Photo (cc) by alberth2
Like most people, I have very strong opinions when it comes to tipping rates for various services that expect them. For example, I staunchly believe that 15 percent is an acceptable tip for good restaurant service.
It used to be that tipping was meant to reward and encourage your server for exemplary service. Unfortunately, with the advent of socialistic tipping pools and mandatory gratuities, now that seems to be the exception rather than the rule.
Indeed, one of my biggest pet peeves with respect to tipping is the “mandatory gratuity” (talk about an oxymoron) of usually 18 percent that most establishments now tack onto any bill for large parties.
Maybe it’s a sign of the depressed economic climate, but in 2009, one restaurant in Bethlehem, Penn., had two people arrested for refusing to pay a mandatory 18-percent gratuity.
According to the Philadelphia Inquirer, the customers “had to find their own napkins and cutlery while their waitress caught a smoke, had to ask the bar for soda refills, and had to wait over an hour for salad and wings.”
That sounds like poor service to me – and if I were them, I would’ve simply walked out 30 minutes after ordering.
It’s hard to believe that these dubious scofflaws had criminal theft charges filed against them for failing to pay a mandatory $16.35 gratuity for lousy service – but they did. That doesn’t mean they didn’t have options available to them. They just chose the wrong one.
Customers have a lot of leverage – especially with respect to the highly competitive restaurant industry.
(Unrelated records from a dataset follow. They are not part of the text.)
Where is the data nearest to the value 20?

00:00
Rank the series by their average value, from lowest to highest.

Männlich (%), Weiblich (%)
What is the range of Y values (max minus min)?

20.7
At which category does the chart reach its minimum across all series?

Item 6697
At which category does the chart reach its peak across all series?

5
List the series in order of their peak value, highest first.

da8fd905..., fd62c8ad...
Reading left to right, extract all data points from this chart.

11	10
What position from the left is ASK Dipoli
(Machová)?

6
Here are several suggestions you can use to help you avoid paying a mandatory gratuity for diabolical service…
1. Request the mandatory gratuity be waived
As a preemptive move, you can ask the restaurant if they’ll waive the mandatory gratuity. Why might they do that? Because you have a large party, and they might not be willing to risk losing your business, that’s why.
Here’s another reason: Some restaurants may jump at the chance to see their servers earn an even bigger payday. Suggest to the manager that, in lieu of waiving the mandatory gratuity, your party will tip more than 18 percent for excellent service.
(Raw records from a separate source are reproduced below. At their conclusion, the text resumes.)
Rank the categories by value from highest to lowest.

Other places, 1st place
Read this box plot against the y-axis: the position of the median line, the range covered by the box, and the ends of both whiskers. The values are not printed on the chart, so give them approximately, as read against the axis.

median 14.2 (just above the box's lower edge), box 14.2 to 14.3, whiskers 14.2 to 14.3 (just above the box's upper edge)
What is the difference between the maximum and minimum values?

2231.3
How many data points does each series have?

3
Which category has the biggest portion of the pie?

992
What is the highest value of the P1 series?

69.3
2. Break up your party into separate tables
Breaking up your party into two or three smaller adjacent tables is another preemptive move that has the added benefit of offering the possibility of better service.
Think about it. When you are with a large party, a table for eight has to wait longer than a table for four because there are more meals that have to be prepared. A table of 16 requires an even longer wait.
And let’s face it: If you are in a party with 16 people, are you really able to converse with Aunt Edna who’s stuck at the far end of a chain of four tables? The reality is, most people are only socializing with the people who are sitting adjacent and across from them anyway.
3. Talk to your server
OK, enough for the preemptive suggestions. Let’s assume you’ve already sat down with your large party and your server is off to a bad start. Tell them about it! Of course, do it tactfully and with a smile. In my experience, this step is usually enough to nip any problems in the bud before they get too bad and you are forced to pay good money for bad service.
4. Inform the manager you’d like a different server
So you’ve talked to your server but you’re still not getting results? Then talk to the manager about the poor service and request another server.
Although it’s doubtful the manager will comply with your request, the odds are you’ll get him to help ensure the rest of your time at the restaurant goes as smoothly as possible. Oftentimes, a talk with the manager will result in some sort of compensation for your troubles, such as one or two comped appetizers or meals – which offsets a portion of the mandatory gratuity.
5. Dispute the tip with your credit card company
Let’s assume the manager has been unsympathetic to your plight, your meals were delivered cold, you never got those drink refills, and the server had an attitude. Now you’re looking at an 18-percent mandatory gratuity for the, um, fine service.
Calmly pay for the entire bill, including the mandatory gratuity, using your favorite credit card. Don’t pay for the bill in cash! Then, when you get home, immediately send a polite letter to the offending restaurant complaining of the poor service you received and requesting your tip money back. After that’s done, call your credit card company and dispute the mandatory gratuity.
The customers in Philadelphia aren’t the first people ever arrested for failing to pay a “mandatory gratuity.” In fact, a similar event occurred several years ago in Lake George, N.Y., but charges were dropped when the district attorney said the man could not be forced to pay a gratuity even though the restaurant said tips of 18 percent were mandatory for parties of six or more.
Just remember, whenever you’re faced with having to reward incompetent servers with an 18-percent gratuity for pitiful service, you don’t have to make yourself a martyr and expose yourself to a potential criminal conviction or a costly civil trial over a little chump change.
There are plenty of other options available to you – and they’re more effective too.